But officials have little idea where the girls are, and acknowledge that if they are found, any rescue attempt would be fraught with problems. On top of that, morale is shaky among some of the Nigerian troops involved in the hunt who already have experience of Boko Haram as a formidable foe.
"We commend the effort by the #BringBackOurGirls protesters but it doesn't fit with the reality of the security situation we are facing," said a senior Nigerian military source who spoke on condition of anonymity.
Foreign experts are also pessimistic that the girls can be extricated from the rebels' clutches and returned to their homes in Nigeria's remote northeast where Boko Haram operates.
"I think a rescue is currently unlikely and unfeasible," said Jacob Zenn, a Boko Haram expert at US counter-terrorism institution CTC Sentinel.
Until Monday, nothing had been seen of the girls since they were snatched from the village of Chibok near Nigeria's borders with Cameroon, Chad and Niger.
Then Boko Haram released a video showing more than 100 girls together in a rural location. In it, rebel leader Abubakar Shekau offered to exchange them for captured militants.
The video raised hopes that their location could be found using ground forces, state-of-the-art intelligence and surveillance planes.
Then an operation could be staged, perhaps with forces swooping from the sky like a British raid in Sierra Leone in 2000 to free soldiers held by militiamen, or Israeli commandoes' rescue of passengers from a jet hijacked to Entebbe, Uganda, in 1976.
However, such a scenario is unlikely this time. One source with knowledge of the search said the footage was probably taken at least 10 days ago, if Boko Harma's past videos are any guide. By now, the girls could be somewhere else as a group, or dispersed to many places.

INFORMATION SUPPLIED:
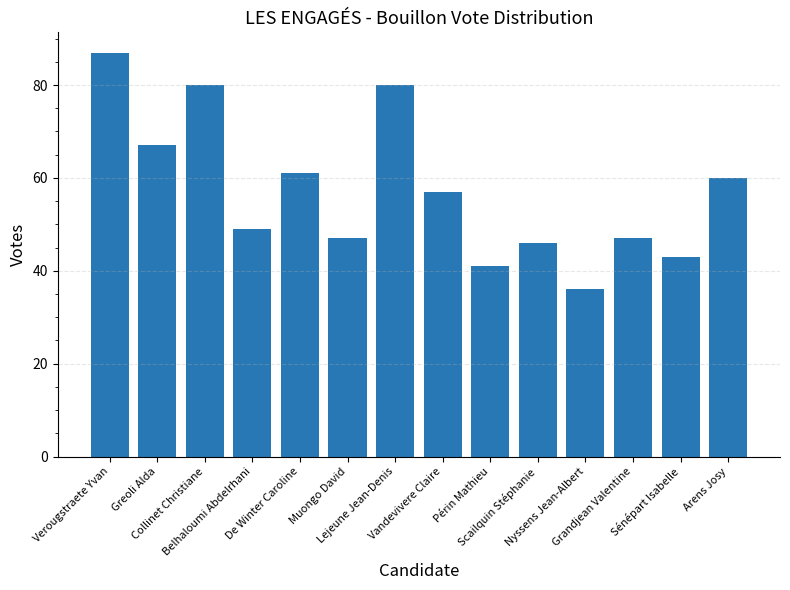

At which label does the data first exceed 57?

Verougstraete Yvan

---

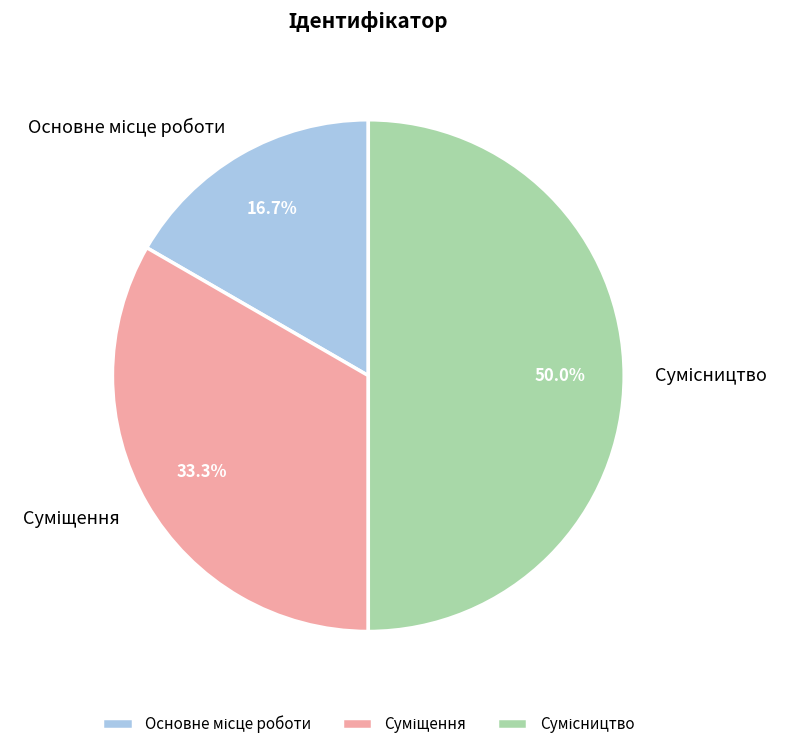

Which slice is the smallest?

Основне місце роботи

EXERCISE REQUIREMENTS:
Answer these questions using the news excerpt about the search for the kidnapped girls:
(a) From which village were the girls snatched?
(b) In the video, what did rebel leader Abubakar Shekau offer?
(c) According to one source with knowledge of the search, how long ago was the footage probably taken?

EXERCISE RESULT:
(a) The girls were snatched from the village of Chibok.
(b) He offered to exchange the girls for captured militants.
(c) The footage was probably taken at least 10 days ago.